Household object change records

************

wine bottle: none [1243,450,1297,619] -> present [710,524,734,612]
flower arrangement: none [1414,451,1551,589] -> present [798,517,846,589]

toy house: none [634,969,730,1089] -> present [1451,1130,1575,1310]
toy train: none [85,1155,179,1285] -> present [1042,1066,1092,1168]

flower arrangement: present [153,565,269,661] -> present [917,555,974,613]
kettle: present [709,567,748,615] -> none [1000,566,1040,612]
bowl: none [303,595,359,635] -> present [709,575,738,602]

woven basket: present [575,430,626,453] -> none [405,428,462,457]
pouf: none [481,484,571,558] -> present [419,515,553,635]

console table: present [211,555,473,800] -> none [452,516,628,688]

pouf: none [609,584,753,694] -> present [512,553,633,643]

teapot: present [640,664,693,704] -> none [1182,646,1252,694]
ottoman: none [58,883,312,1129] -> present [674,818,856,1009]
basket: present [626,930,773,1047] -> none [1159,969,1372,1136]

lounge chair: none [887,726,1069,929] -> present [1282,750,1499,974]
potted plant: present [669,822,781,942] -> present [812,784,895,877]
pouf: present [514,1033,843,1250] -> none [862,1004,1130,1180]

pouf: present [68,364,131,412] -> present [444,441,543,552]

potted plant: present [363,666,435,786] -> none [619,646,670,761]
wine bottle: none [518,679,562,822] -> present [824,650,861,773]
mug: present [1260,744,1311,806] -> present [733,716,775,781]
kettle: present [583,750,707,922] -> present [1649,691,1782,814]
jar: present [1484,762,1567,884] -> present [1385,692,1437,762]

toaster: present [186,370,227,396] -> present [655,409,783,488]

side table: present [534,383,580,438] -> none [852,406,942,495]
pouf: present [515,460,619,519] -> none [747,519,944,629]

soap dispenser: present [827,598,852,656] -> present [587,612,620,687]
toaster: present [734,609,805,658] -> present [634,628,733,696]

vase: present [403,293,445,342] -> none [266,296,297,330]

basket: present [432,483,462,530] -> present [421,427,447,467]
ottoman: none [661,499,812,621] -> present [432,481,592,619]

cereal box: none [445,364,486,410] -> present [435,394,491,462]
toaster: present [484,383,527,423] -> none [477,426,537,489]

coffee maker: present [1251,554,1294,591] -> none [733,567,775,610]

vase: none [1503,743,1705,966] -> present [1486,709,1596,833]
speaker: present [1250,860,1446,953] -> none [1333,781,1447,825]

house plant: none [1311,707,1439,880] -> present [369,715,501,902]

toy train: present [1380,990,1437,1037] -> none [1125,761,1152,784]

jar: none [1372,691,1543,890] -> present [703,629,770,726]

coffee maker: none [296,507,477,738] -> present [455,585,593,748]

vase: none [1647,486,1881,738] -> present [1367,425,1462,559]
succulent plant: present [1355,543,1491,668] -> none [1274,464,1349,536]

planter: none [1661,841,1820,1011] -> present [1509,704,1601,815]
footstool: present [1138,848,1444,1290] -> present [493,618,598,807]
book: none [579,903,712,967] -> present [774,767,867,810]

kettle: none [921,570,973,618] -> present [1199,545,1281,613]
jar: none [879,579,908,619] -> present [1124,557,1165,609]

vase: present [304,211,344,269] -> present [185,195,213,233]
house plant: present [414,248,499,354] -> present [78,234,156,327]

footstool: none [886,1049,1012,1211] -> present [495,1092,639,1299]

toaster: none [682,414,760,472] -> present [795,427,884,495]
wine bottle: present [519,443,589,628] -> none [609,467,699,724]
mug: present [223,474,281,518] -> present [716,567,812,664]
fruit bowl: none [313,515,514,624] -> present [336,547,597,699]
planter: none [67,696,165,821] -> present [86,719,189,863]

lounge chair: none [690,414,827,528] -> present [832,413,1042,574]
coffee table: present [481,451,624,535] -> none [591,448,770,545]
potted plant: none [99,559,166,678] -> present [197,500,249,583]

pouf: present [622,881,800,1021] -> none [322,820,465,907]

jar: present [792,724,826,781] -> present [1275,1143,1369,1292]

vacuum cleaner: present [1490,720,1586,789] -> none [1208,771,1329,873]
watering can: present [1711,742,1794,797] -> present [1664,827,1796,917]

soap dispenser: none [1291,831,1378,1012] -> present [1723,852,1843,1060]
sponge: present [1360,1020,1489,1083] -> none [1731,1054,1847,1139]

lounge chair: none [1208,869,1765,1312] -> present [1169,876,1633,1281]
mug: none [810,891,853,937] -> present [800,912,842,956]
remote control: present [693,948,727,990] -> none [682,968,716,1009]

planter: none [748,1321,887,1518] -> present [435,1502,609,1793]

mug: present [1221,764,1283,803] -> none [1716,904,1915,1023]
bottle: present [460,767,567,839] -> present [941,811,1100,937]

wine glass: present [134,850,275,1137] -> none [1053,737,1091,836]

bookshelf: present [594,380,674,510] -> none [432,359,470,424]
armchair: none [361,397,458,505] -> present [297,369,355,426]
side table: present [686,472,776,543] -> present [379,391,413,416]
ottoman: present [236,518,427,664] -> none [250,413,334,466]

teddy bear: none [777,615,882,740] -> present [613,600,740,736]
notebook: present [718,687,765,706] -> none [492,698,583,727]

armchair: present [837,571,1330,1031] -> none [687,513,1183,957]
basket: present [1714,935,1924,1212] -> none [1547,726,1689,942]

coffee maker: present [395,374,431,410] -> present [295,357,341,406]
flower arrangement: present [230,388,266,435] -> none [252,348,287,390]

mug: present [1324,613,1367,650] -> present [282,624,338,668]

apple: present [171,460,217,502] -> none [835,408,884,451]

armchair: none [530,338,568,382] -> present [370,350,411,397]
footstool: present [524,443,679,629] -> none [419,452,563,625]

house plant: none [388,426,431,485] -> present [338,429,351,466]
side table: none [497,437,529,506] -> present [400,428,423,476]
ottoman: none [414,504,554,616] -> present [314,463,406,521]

************

**WHAT THE TASK ASKS**
Transcribe the records above exactly, beginning at the line that contains "speaker: present [1250,860,1446,953]" and ending with the line that contains "jar: none [879,579,908,619]", both included, and nothing else.

**COMPLETED TASK**
speaker: present [1250,860,1446,953] -> none [1333,781,1447,825]

house plant: none [1311,707,1439,880] -> present [369,715,501,902]

toy train: present [1380,990,1437,1037] -> none [1125,761,1152,784]

jar: none [1372,691,1543,890] -> present [703,629,770,726]

coffee maker: none [296,507,477,738] -> present [455,585,593,748]

vase: none [1647,486,1881,738] -> present [1367,425,1462,559]
succulent plant: present [1355,543,1491,668] -> none [1274,464,1349,536]

planter: none [1661,841,1820,1011] -> present [1509,704,1601,815]
footstool: present [1138,848,1444,1290] -> present [493,618,598,807]
book: none [579,903,712,967] -> present [774,767,867,810]

kettle: none [921,570,973,618] -> present [1199,545,1281,613]
jar: none [879,579,908,619] -> present [1124,557,1165,609]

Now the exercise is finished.